Задание 1: Кто, согласно отрывку текста об американских композиторах, написал либретто оперы «Четверо святых в трех действиях»?

Среди апологетов и последователей европейского в широком смысле подхода следующего поколения был Рой Харрис, выросший на ферме в Оклахоме и работавший водителем грузовика с тем, чтобы добыть деньги для реализации своих творческих амбиций, что привело его в Париж к неизбежной Наде Буланже. Он сочетал интерес к американской народной музыке с симфоническими принципами Сибелиуса, написал множество сочинений на американские сюжеты, в том числе и первую американскую симфонию, записанную в коммерческой студии, а также свою визитную карточку, Третью симфонию 1937–1939 годов, и был ведущей фигурой американской музыкальной жизни вместе со своей женой, пианисткой Джоаной Харрис.
Другим учеником класса Буланже был композитор, писавший в том же небесном стиле, что и его непостоянный друг и соперник Аарон Копленд (и презиравший всех, кто в этом стиле не работает): Вирджил Томсон, создатель прогрессивной оперы 1928 года «Четверо святых в трех действиях» на либретто Гертруды Стайн, в котором черные певцы изображают примерно 20 европейских святых (в четырех актах), а также глава, вместе со своим партнером Морисом Госсером, влиятельного гей-салона в отеле Челси, который посещали Леонард Бернстайн, Теннесси Уильямс и композиторы Нед Рорем, Пол Боулз и Джон Кейдж.

Материал упражнения:
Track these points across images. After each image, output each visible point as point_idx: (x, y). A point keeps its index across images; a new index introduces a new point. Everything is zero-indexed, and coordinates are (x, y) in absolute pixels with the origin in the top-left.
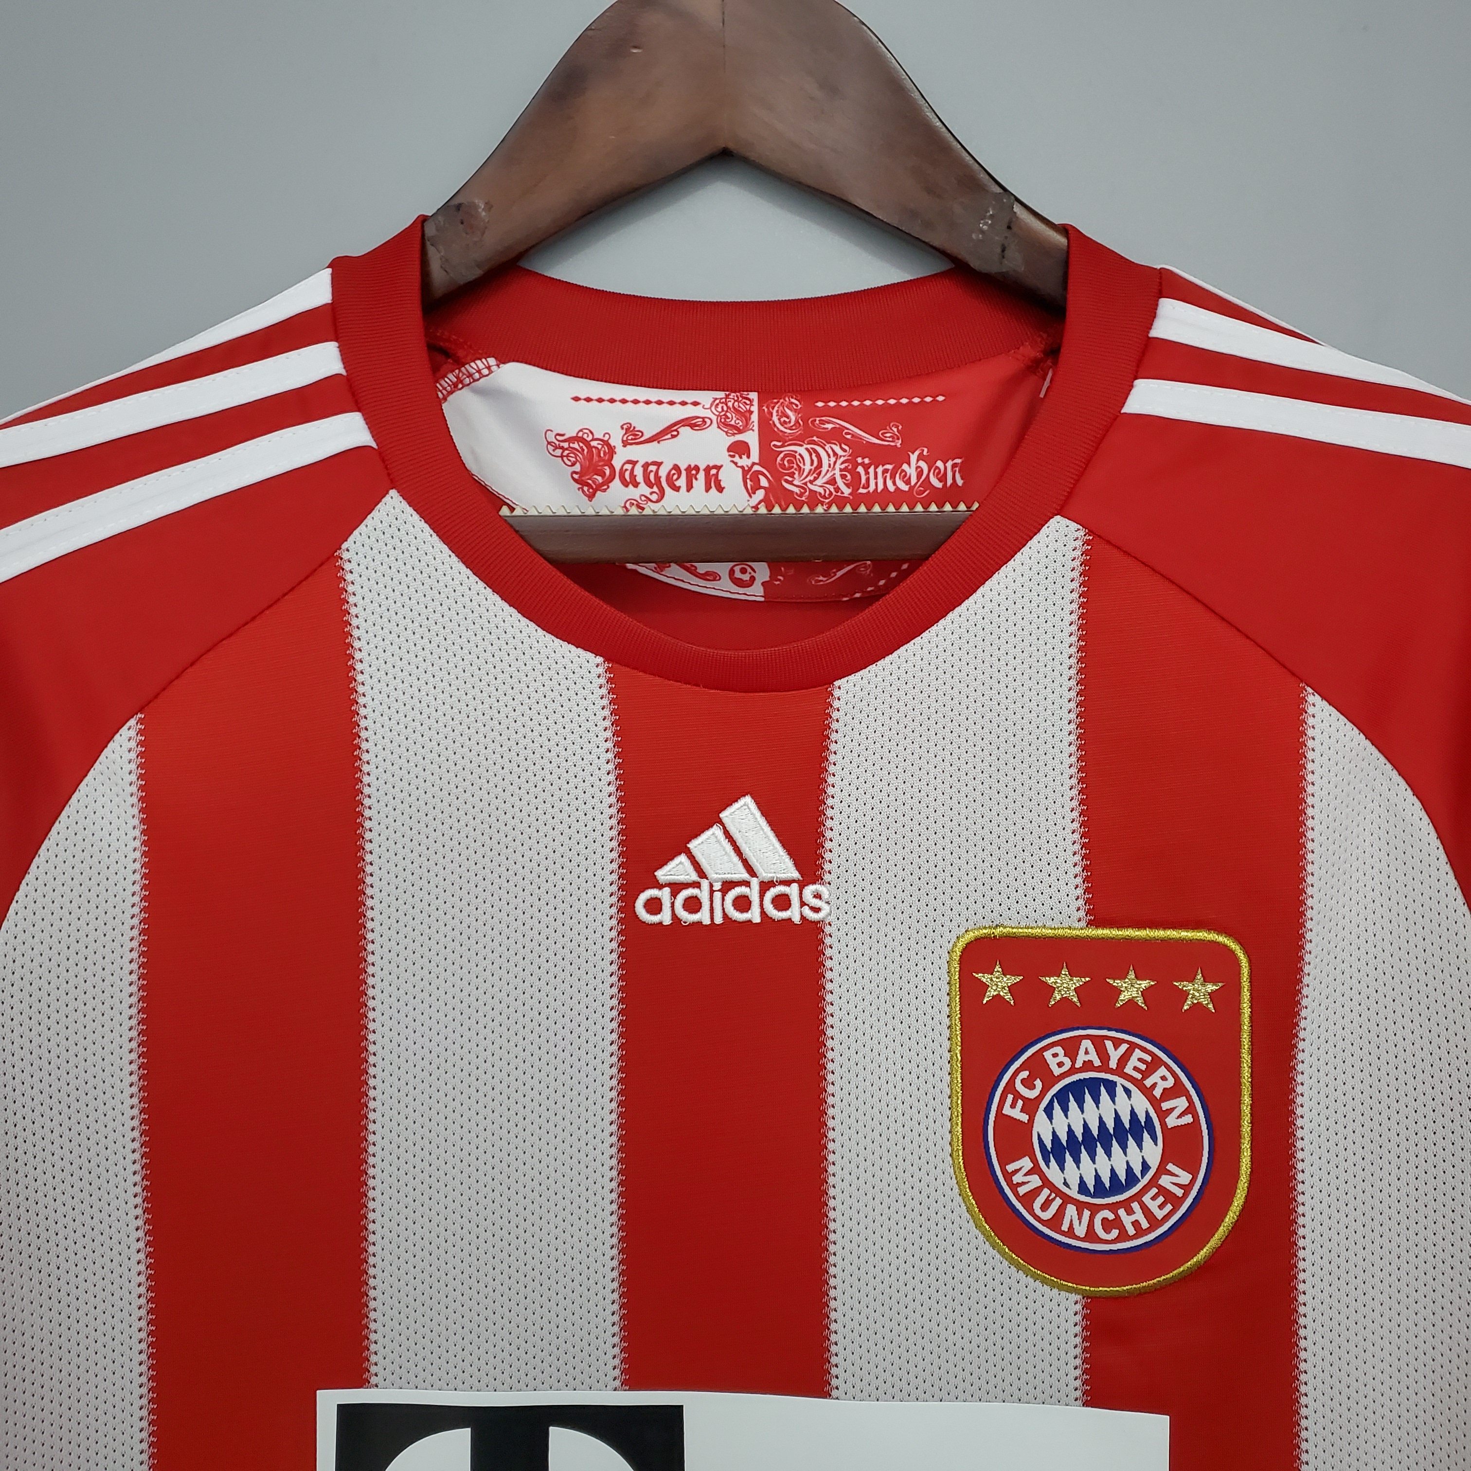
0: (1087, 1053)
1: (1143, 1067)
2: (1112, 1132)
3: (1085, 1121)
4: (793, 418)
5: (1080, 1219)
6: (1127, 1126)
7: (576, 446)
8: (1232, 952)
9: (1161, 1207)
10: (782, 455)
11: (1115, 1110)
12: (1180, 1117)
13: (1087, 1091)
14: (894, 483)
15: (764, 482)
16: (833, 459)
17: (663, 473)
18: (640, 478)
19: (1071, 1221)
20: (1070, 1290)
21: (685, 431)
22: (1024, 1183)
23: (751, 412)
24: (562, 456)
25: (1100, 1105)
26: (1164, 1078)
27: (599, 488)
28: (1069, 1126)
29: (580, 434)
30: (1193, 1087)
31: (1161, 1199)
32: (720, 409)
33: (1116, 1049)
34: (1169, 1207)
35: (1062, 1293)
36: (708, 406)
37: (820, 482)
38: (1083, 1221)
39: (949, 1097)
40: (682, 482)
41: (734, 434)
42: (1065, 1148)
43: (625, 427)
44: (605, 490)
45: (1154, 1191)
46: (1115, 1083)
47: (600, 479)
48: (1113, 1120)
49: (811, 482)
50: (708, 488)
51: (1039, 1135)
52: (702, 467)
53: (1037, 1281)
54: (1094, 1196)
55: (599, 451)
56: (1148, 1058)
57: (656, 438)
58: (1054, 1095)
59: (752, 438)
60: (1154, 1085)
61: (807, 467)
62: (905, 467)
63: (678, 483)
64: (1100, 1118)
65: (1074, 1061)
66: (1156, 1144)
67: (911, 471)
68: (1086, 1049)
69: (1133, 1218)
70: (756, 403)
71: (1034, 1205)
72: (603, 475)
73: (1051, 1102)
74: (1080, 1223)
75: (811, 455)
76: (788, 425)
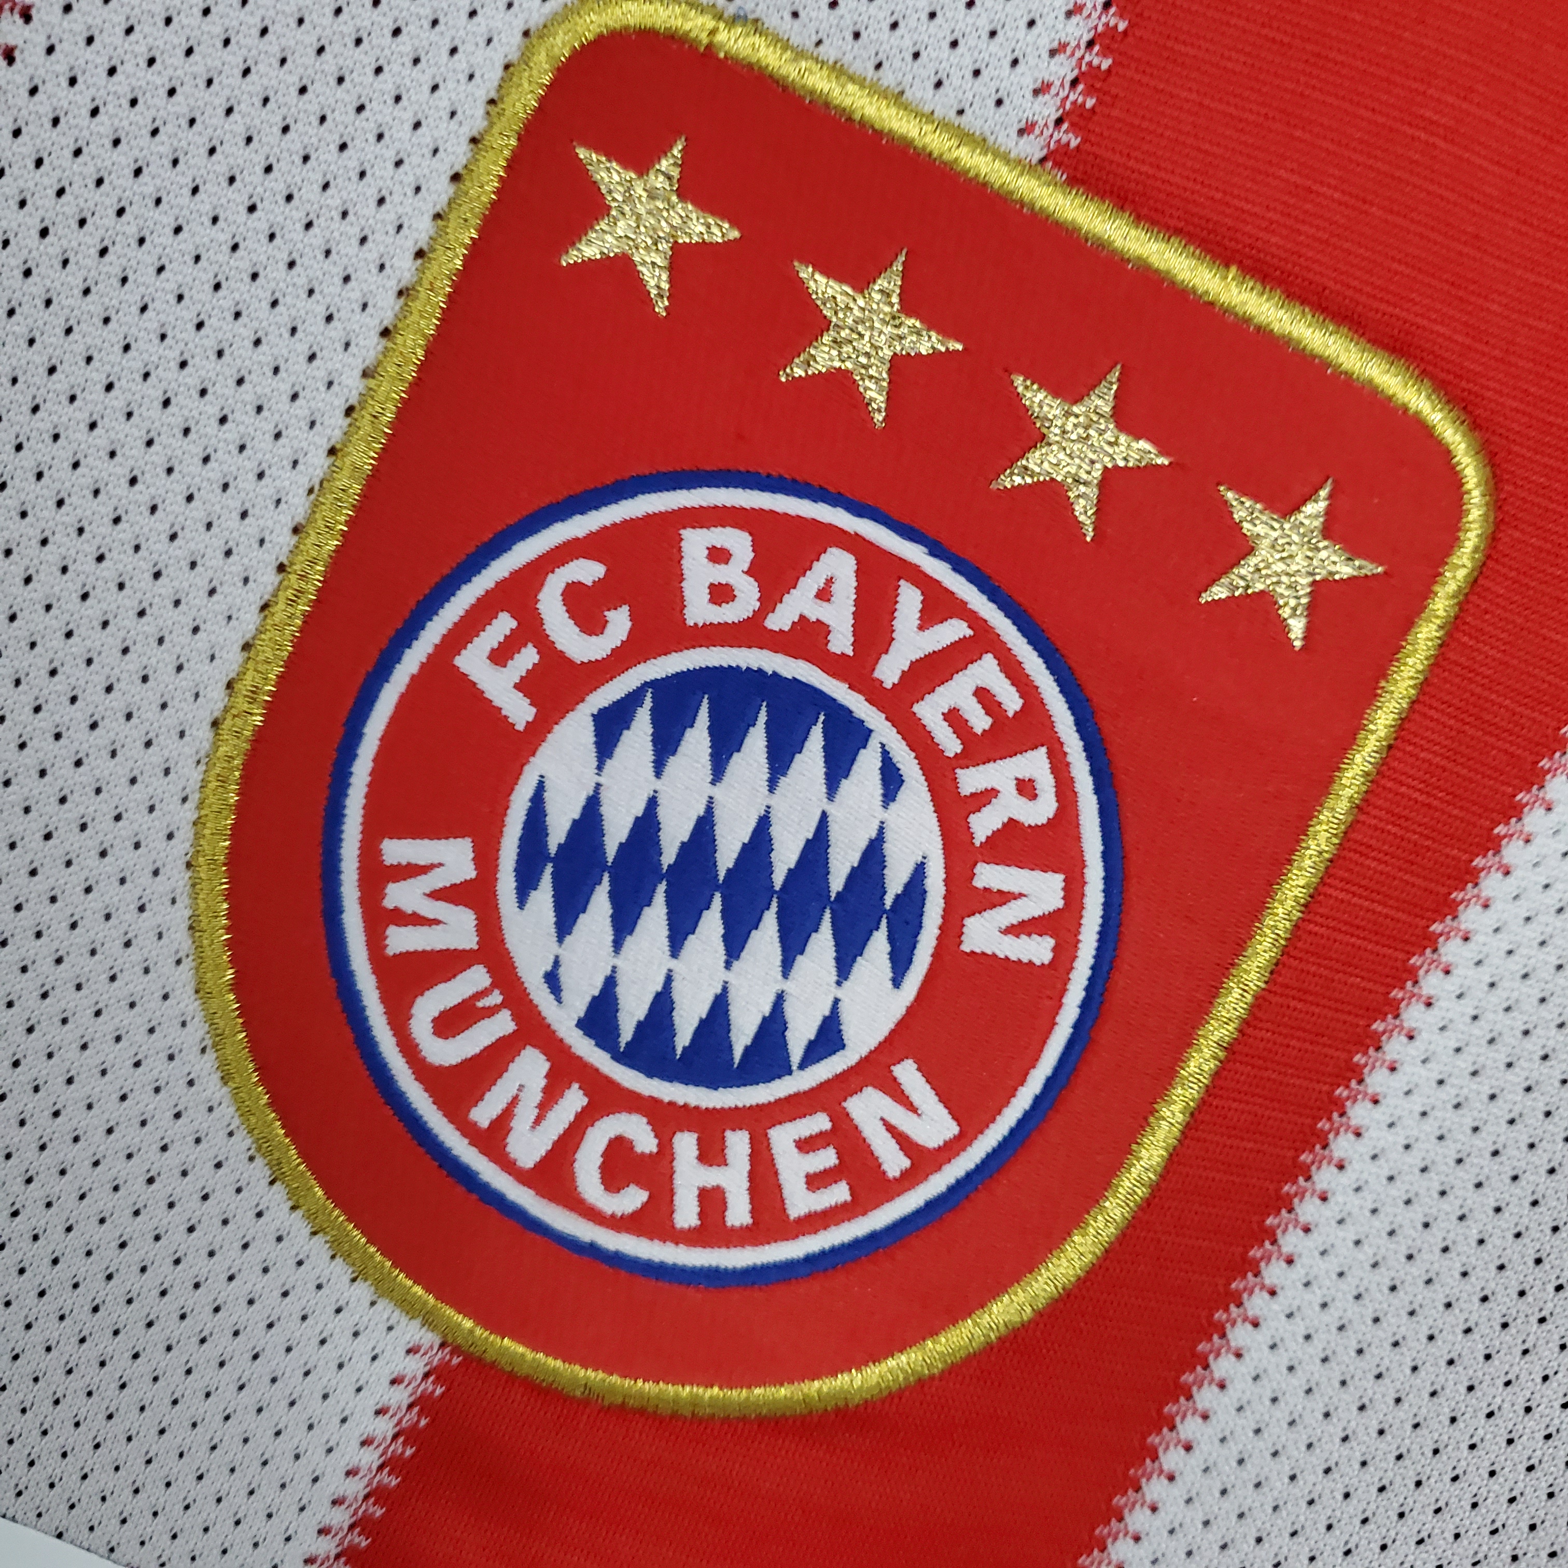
0: (824, 595)
1: (980, 722)
2: (778, 878)
3: (709, 810)
5: (544, 1107)
6: (837, 883)
8: (1456, 482)
9: (815, 1181)
11: (824, 816)
12: (1017, 930)
13: (763, 717)
19: (515, 1101)
20: (409, 1307)
22: (417, 920)
25: (783, 781)
26: (1026, 788)
28: (652, 803)
30: (1105, 856)
31: (827, 1158)
33: (921, 628)
34: (840, 1193)
35: (382, 1304)
38: (551, 1116)
39: (296, 530)
42: (604, 867)
45: (820, 1123)
46: (862, 734)
48: (801, 844)
51: (541, 787)
53: (319, 1239)
54: (625, 1057)
56: (1012, 701)
58: (653, 684)
60: (987, 796)
64: (764, 823)
65: (769, 601)
66: (897, 982)
68: (830, 581)
69: (712, 1177)
71: (420, 1001)
73: (632, 700)
74: (538, 1121)
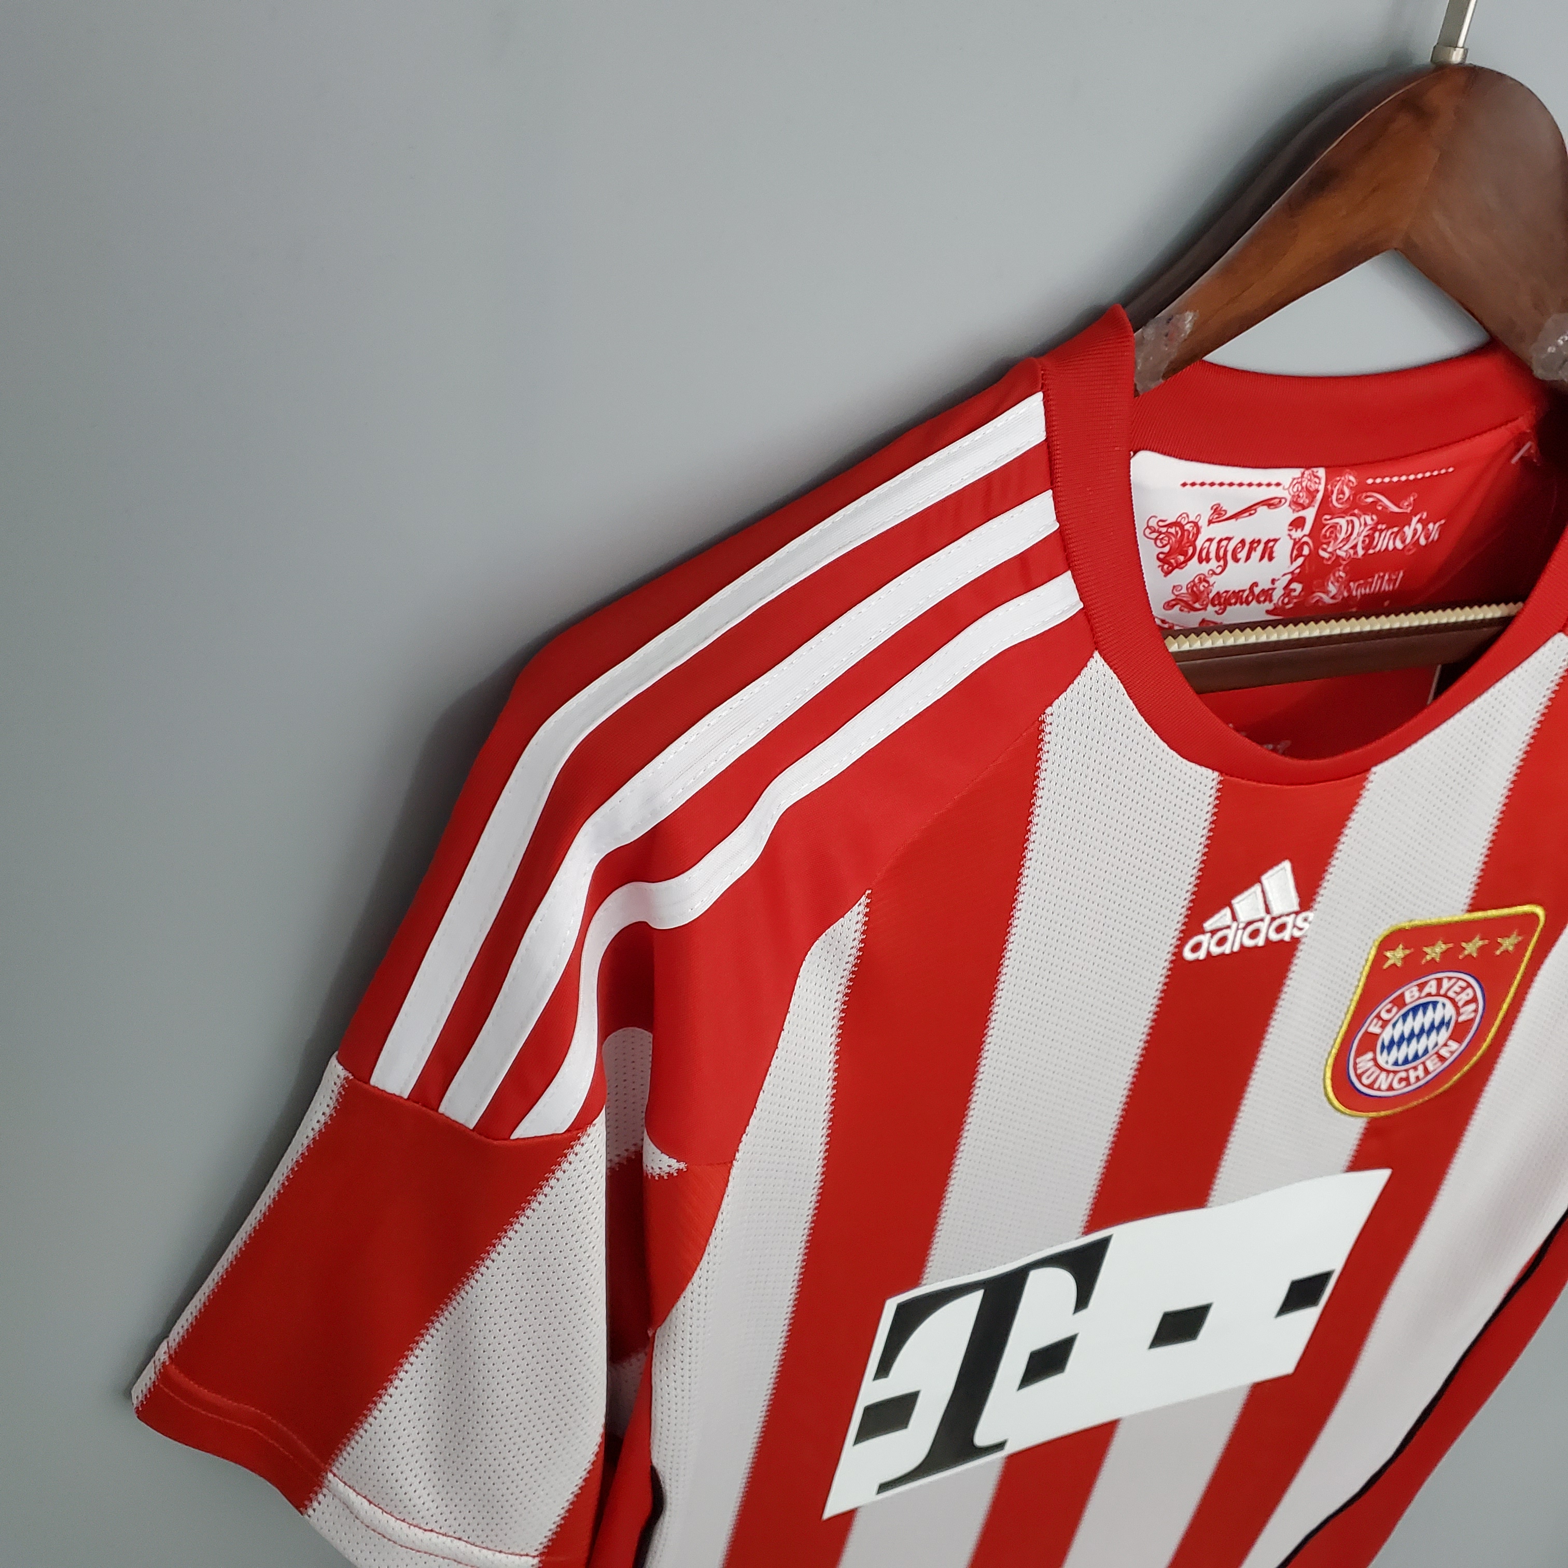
4: (1347, 494)
7: (1172, 530)
10: (1327, 527)
14: (1394, 543)
15: (1306, 551)
16: (1362, 527)
17: (1230, 548)
18: (1212, 555)
21: (1262, 510)
23: (1317, 491)
24: (1156, 539)
27: (1180, 566)
29: (1179, 520)
32: (1295, 490)
36: (1287, 486)
37: (1346, 548)
40: (1242, 555)
41: (1298, 511)
43: (1215, 507)
44: (1182, 568)
47: (1182, 558)
49: (1340, 548)
50: (1262, 558)
52: (1264, 540)
55: (1189, 532)
57: (1236, 516)
59: (1310, 514)
61: (1342, 536)
62: (1406, 529)
63: (1239, 556)
67: (1408, 531)
70: (1323, 481)
72: (1184, 553)
75: (1348, 524)
76: (1341, 501)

Задание 2: Перепишите дословно строки записей от самого начала до строки с "5: (1080, 1219)" включительно. Изображения в ответ не включайте.

Ответ 1: Либретто написала Гертруда Стайн.

Ответ 2:
Track these points across images. After each image, output each visible point as point_idx: (x, y). A point keeps its index across images; a new index introduces a new point. Everything is zero-indexed, and coordinates are (x, y) in absolute pixels with the origin in the top-left.
0: (1087, 1053)
1: (1143, 1067)
2: (1112, 1132)
3: (1085, 1121)
4: (793, 418)
5: (1080, 1219)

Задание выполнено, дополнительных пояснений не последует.